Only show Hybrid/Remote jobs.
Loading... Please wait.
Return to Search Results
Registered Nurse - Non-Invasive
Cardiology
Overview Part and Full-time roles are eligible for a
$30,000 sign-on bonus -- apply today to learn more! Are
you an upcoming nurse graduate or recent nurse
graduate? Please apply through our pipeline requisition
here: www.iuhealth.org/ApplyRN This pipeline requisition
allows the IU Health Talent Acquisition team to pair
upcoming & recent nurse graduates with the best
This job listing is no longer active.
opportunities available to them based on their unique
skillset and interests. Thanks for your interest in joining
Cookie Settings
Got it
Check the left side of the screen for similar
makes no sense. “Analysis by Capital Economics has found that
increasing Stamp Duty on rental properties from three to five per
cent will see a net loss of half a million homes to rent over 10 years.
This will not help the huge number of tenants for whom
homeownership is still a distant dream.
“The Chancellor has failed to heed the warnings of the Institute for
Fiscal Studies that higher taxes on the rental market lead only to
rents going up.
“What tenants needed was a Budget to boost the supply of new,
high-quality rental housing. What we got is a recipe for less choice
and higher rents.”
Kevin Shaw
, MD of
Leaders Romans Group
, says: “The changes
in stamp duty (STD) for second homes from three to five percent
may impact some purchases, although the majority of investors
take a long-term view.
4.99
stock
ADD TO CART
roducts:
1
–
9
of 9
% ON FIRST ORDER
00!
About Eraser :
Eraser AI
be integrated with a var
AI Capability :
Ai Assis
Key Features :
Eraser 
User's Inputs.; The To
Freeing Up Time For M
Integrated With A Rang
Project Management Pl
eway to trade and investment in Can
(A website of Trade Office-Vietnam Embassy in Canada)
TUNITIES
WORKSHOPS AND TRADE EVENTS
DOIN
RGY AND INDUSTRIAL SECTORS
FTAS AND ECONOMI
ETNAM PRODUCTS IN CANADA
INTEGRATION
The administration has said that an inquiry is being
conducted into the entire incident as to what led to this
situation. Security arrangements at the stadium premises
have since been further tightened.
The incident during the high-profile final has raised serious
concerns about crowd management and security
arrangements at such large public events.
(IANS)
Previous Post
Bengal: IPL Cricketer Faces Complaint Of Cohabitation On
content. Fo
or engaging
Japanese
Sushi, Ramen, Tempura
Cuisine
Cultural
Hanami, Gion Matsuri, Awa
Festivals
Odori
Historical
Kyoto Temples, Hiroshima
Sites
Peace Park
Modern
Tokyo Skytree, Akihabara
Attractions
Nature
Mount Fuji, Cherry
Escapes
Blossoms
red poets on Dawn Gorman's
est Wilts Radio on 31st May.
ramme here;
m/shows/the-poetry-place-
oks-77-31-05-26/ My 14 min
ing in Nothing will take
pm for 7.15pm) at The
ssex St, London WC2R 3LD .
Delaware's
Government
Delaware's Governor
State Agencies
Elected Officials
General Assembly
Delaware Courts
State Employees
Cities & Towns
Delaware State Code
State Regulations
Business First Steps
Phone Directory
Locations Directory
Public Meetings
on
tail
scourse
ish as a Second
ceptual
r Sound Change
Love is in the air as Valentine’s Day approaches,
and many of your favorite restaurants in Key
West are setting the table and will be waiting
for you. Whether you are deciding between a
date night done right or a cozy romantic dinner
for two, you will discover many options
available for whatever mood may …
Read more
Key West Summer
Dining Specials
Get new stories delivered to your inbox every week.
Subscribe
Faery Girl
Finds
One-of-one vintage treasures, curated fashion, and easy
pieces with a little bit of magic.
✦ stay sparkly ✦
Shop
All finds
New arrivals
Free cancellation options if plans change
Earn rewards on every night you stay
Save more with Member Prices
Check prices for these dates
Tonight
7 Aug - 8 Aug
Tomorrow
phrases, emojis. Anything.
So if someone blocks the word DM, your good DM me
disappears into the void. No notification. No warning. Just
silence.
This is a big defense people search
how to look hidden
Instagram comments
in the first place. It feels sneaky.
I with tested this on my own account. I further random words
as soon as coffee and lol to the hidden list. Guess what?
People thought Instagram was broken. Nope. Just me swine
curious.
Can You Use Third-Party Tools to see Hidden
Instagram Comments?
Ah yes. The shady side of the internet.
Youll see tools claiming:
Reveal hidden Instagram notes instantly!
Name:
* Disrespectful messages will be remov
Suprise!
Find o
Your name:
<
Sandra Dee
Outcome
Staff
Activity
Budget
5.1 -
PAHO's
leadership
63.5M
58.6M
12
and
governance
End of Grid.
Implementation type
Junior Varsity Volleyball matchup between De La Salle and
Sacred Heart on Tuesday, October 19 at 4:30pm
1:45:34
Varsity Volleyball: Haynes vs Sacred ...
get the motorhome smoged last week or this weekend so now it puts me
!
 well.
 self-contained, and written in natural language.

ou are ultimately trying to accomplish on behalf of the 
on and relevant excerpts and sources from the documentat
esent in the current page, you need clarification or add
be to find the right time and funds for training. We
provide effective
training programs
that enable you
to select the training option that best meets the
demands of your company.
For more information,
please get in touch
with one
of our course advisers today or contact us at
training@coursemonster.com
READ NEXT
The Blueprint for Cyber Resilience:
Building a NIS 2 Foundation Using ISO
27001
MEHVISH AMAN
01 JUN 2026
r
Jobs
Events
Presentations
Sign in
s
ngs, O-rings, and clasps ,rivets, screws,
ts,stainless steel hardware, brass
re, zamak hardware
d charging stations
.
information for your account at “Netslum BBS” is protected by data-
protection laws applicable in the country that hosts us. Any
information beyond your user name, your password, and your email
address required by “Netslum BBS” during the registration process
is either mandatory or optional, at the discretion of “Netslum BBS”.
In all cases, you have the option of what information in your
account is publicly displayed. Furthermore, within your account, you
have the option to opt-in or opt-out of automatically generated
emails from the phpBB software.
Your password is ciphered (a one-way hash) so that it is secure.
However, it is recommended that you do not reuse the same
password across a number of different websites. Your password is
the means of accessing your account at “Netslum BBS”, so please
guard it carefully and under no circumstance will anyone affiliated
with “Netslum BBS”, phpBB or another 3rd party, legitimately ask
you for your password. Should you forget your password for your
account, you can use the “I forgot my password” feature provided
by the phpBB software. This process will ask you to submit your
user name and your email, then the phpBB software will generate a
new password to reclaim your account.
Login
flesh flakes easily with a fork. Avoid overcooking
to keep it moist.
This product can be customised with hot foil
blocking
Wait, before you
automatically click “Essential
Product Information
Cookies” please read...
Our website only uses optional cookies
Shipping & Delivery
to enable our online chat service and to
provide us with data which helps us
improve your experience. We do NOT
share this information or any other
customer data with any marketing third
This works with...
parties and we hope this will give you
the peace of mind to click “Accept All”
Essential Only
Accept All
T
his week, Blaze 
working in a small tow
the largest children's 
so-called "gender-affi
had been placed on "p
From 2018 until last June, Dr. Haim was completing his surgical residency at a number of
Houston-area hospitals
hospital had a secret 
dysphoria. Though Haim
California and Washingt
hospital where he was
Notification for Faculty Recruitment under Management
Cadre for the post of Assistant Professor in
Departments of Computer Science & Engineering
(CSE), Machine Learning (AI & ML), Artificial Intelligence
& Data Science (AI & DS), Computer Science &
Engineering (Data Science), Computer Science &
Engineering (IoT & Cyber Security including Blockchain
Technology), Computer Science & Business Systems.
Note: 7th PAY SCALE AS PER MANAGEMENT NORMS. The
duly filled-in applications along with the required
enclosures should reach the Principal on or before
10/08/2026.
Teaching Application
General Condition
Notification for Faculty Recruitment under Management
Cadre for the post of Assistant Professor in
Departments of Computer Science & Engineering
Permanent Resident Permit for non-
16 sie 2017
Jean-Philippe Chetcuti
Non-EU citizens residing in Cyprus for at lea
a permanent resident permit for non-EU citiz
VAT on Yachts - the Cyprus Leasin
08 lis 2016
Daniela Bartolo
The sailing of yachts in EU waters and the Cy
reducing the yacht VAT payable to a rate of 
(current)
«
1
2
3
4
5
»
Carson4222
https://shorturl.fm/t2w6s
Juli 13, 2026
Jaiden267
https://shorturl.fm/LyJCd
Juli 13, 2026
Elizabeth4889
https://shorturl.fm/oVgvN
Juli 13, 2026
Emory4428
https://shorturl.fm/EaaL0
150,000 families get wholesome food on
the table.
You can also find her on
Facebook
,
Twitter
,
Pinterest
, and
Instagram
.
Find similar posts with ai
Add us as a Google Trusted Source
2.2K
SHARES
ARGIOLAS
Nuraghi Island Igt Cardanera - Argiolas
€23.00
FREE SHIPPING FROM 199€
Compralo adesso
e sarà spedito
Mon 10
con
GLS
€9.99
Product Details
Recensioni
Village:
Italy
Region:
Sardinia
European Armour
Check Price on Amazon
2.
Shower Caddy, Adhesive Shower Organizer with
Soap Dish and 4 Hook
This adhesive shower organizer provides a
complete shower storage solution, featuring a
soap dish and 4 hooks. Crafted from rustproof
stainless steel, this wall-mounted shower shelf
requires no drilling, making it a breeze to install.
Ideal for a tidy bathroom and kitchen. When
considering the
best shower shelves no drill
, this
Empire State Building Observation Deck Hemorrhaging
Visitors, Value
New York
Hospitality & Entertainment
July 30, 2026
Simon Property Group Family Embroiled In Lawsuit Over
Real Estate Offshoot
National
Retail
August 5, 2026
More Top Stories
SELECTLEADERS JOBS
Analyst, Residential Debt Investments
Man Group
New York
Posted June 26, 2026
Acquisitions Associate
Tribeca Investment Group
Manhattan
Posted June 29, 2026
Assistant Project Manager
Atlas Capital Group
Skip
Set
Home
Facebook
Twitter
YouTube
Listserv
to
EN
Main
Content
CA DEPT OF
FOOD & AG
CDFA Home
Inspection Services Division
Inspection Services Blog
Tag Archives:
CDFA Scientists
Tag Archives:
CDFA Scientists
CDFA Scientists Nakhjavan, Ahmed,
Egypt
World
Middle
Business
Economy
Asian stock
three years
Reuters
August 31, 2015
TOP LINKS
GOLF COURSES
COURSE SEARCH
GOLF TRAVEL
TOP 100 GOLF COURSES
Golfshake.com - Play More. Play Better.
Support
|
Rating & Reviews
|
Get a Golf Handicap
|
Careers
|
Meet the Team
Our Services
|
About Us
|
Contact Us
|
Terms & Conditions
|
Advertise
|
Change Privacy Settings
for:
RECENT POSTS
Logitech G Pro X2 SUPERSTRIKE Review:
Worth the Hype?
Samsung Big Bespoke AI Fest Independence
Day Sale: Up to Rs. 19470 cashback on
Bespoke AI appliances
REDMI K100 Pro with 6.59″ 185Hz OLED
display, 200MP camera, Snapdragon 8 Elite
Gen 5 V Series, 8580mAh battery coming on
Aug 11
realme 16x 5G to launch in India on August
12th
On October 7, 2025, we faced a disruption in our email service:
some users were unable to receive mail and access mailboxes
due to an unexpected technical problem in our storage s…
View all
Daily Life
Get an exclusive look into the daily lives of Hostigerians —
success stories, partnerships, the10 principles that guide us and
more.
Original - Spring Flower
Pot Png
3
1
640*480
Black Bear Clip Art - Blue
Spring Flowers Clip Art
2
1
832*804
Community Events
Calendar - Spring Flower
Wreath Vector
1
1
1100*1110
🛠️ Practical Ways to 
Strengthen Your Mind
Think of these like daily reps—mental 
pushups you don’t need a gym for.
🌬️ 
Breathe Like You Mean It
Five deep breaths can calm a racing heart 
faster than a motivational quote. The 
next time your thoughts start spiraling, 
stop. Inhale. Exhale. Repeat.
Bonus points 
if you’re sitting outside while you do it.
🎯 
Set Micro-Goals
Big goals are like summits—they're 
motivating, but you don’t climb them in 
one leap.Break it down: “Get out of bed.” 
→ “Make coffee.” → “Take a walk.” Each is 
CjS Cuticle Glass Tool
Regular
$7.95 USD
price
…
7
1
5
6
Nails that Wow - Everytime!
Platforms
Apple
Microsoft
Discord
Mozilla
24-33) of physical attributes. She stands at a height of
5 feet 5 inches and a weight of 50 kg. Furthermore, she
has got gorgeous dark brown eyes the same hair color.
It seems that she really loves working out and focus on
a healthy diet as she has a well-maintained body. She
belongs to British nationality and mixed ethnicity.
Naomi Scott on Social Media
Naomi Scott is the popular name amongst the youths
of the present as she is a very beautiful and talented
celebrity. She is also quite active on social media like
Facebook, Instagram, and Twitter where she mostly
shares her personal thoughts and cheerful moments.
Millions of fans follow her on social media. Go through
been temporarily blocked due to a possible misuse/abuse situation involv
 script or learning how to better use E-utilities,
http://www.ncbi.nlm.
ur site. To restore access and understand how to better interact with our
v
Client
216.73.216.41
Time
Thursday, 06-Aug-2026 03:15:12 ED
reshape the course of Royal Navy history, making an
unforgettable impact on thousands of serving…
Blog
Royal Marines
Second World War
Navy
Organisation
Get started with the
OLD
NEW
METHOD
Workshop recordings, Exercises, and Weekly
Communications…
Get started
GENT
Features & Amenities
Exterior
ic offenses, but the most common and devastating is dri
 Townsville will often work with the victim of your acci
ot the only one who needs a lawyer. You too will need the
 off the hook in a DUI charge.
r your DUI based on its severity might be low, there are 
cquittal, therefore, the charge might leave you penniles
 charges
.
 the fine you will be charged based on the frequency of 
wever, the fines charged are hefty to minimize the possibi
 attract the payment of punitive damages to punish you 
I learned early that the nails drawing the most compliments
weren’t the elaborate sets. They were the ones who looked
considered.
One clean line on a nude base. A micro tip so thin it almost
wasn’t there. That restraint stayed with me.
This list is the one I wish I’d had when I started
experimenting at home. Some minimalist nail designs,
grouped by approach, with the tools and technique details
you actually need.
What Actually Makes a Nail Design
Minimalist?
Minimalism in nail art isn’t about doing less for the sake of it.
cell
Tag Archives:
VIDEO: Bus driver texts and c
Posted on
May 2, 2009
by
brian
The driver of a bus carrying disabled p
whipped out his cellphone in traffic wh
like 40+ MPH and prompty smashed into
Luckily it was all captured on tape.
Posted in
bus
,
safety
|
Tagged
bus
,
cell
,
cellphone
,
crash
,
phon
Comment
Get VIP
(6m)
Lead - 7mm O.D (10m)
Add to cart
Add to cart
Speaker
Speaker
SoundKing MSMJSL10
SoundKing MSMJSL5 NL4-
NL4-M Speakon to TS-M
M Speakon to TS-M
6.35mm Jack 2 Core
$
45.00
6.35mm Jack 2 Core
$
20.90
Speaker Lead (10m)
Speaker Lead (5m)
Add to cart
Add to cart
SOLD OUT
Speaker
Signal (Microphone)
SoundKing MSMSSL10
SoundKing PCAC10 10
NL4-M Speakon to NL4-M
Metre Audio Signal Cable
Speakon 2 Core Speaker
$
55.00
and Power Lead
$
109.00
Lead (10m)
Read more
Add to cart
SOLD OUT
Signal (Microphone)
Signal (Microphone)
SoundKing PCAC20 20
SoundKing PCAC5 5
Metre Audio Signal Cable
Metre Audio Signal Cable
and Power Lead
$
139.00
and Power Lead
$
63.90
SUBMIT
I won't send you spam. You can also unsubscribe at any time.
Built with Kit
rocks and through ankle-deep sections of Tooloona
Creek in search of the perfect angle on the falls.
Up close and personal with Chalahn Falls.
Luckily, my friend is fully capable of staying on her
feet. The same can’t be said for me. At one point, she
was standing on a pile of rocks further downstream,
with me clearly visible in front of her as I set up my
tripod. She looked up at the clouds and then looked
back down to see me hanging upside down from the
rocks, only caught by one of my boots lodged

▸ **Prompt**: Which lines of the data contain the string "homes"? Copy each of them.

▸ **Completed task**:
cent will see a net loss of half a million homes to rent over 10 years.
in stamp duty (STD) for second homes from three to five percent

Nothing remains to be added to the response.